河村たかし名古屋市長が打ち出す「目玉」政策で、実現性に疑問符が相次いでいる。部下の市職員や外部の関係機関、有識者などの理解を得られず、「どえりゃあ、おもしれえ街に」との意気込みが空回りしている状況だ。(関謙次、岩尾真宏、中川史)
「(あおなみ線が西に延伸すれば)金城ふ頭からナガシマまで10分。IRは2千万~3千万人に来てもらうと言ってました。足すとディズニーランドぐらいのものができる」
河村氏は26日午前の定例会見で、カジノを含む統合型リゾート(IR)をナガシマリゾート(三重県桑名市)周辺で整備できないか、三重県などに提案したと発表した。だが午後に記者団の取材に応じた鈴木英敬・三重県知事は、河村氏から10月半ばごろに「IR関連業者からナガシマリゾートを評価する声があり、どこかのタイミングで公開する」との電話が1回あっただけだったとし、「候補に挙げられたということ自体、驚きをもって受け止めている」と戸惑いを隠せなかった。

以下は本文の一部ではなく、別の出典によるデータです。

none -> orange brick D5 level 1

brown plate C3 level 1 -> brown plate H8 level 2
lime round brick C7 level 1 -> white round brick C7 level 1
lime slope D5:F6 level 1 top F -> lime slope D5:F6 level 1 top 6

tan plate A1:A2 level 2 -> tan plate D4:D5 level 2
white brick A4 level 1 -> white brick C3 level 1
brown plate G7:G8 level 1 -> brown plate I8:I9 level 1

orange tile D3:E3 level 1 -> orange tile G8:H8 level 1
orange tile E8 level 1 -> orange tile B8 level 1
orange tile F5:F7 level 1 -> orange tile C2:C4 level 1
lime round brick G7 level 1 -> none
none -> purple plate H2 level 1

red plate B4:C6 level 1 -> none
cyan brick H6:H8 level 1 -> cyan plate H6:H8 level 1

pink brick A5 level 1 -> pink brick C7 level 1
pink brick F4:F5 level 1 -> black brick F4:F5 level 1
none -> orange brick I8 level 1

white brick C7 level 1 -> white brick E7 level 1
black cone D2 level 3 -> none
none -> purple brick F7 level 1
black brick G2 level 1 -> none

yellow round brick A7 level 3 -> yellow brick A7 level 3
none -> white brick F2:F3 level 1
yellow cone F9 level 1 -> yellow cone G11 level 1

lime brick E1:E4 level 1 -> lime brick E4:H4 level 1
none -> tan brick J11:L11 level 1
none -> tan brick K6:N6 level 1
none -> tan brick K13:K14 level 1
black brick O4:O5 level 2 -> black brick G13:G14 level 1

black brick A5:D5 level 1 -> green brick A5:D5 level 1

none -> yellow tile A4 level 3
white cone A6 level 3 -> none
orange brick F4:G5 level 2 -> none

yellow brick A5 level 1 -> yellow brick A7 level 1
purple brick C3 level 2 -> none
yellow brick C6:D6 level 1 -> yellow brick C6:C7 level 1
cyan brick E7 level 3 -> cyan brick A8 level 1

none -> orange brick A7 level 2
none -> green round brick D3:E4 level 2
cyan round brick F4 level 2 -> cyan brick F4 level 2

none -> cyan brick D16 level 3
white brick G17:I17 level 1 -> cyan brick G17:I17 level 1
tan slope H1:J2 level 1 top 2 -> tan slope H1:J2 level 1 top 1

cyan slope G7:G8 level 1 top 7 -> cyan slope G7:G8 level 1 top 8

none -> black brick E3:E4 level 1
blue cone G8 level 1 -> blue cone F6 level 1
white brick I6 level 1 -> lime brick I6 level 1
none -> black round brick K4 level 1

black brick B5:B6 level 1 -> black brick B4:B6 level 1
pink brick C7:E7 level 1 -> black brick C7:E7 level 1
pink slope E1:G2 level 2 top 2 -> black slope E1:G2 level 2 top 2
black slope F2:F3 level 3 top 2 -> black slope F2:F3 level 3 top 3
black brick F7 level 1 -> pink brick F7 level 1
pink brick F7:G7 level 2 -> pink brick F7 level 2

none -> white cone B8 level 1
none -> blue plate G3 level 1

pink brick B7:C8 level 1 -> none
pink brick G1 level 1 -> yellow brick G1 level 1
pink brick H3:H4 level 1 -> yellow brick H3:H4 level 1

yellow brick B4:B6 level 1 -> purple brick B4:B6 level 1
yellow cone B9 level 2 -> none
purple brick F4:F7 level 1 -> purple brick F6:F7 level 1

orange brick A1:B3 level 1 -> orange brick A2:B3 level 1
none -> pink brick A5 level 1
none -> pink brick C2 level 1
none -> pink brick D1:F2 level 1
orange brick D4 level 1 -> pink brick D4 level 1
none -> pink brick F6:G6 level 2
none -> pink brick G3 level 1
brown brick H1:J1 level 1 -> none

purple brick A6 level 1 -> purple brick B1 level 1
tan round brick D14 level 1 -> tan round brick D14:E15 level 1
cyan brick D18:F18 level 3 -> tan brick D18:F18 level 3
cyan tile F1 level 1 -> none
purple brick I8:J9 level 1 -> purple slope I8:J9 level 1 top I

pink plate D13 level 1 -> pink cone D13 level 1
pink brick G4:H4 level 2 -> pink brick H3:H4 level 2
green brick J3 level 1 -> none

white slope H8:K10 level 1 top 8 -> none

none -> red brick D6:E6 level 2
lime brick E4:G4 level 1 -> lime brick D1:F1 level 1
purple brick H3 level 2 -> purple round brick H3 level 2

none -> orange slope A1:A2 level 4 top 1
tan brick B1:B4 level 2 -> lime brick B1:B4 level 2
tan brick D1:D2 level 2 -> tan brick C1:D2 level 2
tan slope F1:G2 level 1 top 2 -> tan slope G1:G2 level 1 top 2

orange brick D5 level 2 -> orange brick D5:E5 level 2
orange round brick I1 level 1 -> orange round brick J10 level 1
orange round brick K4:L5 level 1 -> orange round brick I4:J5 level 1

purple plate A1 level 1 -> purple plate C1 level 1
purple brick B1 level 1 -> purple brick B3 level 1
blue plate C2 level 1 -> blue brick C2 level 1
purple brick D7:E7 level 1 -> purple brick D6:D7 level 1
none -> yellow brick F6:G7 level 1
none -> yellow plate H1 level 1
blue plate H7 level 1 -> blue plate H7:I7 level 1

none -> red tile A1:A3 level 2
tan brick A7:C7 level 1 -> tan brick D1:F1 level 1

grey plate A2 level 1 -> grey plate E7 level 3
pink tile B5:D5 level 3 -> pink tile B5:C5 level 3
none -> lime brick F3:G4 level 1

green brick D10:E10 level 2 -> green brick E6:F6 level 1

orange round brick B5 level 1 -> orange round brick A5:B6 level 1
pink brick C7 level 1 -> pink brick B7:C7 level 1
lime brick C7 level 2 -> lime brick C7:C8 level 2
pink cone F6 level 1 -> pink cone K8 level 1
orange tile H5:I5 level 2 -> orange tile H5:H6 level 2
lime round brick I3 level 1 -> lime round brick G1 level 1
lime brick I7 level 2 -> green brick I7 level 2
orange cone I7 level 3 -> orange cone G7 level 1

「最大の目玉」とする名古屋城天守木造化は、10月中に国の許可を得る予定だったが、市の有識者会議「石垣部会」と対立して申請もできなかった。市役所内では早くから「10月の許可は無理」と認識していたにもかかわらず、河村氏は会見などで「間に合わせる」と主張した。スケジュールの大幅な見直しは避けられないが、当初予定の2022年末完成を「死守する」と断言している。